Bütün Suriye’yi kuşatacak bir ateş hedefiyle bir isyana kalkıştılar, ilk etapta onlarca hatta yüzlerce hükümet askerini-polisini katlettikten sonra Nusayrilere yönelik bir öfkeyi özellikle kendileri kışkırttı. Maalesef devrimin ilk günlerinden beri 60 yıl boyunca yaşanmış olan bütün acılara rağmen, bu acılara dair intikam duygularını toprağa gömmeyi tercih eden hükümetin bütün hassasiyetine rağmen yaratılan kaosta sivil insanlar da katledildi.
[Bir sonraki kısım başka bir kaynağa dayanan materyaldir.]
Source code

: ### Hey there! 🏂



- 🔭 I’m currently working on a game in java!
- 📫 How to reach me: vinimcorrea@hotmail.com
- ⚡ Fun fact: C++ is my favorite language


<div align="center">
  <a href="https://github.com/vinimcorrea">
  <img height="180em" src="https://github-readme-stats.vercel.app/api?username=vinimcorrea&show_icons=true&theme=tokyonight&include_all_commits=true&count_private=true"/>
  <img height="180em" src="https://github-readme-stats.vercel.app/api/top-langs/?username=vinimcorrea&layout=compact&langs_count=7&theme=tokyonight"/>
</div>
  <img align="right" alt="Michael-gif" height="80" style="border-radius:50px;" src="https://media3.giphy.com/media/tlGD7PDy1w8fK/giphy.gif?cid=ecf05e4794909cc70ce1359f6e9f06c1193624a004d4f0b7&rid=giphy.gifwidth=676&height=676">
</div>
Bu olayların hükümetin bir politikası olma ihtimali yok, ama birileri bu ihtimale aşırı yatırım yaptı. Suriye’de devrimi gerçekleştiren liderler intikam peşinde koşsaydı şu anda Suriye’de kan gövdeyi götürmüş olurdu. Ancak bundan özellikle kaçındılar. Esad’ın 60 yıl boyunca Nusayrileri kullanarak da olsa (böylece aslında Nusayrilere de zulmederek) yaptığı katliamlardan topyekûn Nusayrileri sorumlu tutmama yolunu tercih ettiler ve çok iyi ettiler.
Ancak onların gösterdikleri hassasiyete rağmen bu damarın birileri için çok işlevsel olduğu anlaşılıyor. Bu damar üzerinden girmeye çalıştılar, bu damarı kaşıdıkça kaşımaya çalıştılar daha da çalışacaklar. En büyük tehlike 60 yıl boyunca çektiği zulmün içinde oluşturduğu intikam duygularını canlandırmak. Ahmet el-Şara ise bugün artık bir örgüt mantığıyla veya ayaklanan bir halk olarak sahnede olmadığını her fırsatta hatırlatıyor.
Bu olaylar üzerine, Reuters’a verdiği demeçte de halka yönelik konuşmalarında da haksız yere sivil halka yönelen şiddet üzerine üzüntülerini ifade ettikten sonra şunları söyledi: “Biz, bugüne kadar mazlumları savunmak için savaştık. En yakınlarımızdan biri olsa bile, haksız yere kan döken herkes mutlaka hesap verecek. İnsanların canına, malına veya namusuna yapılan saldırı, Suriye’de kırmızı çizgidir” diyerek hiç kimsenin bu saatten sonra hukuk dışı yollarla infaz işlerine girişemeyeceğini bunu yapanların kanun önünde hesap vereceğini söyledi.
Esad gitti, Şara geldi diyerek Esed’in katliamlarını, cürümlerini aklama ve güzelleme telaşına girenlerin gözlerinin içine sokulacak bir tavır bu. Üstüne üstlük Şara, toplumsal barışı sağlamak için bir uzlaşma komitesinin kurulduğunu da açıkladı: “Kan, daha fazla kan getirir. İnşaallah elimizden geldiğince durumu onarmaya çalışacağız.”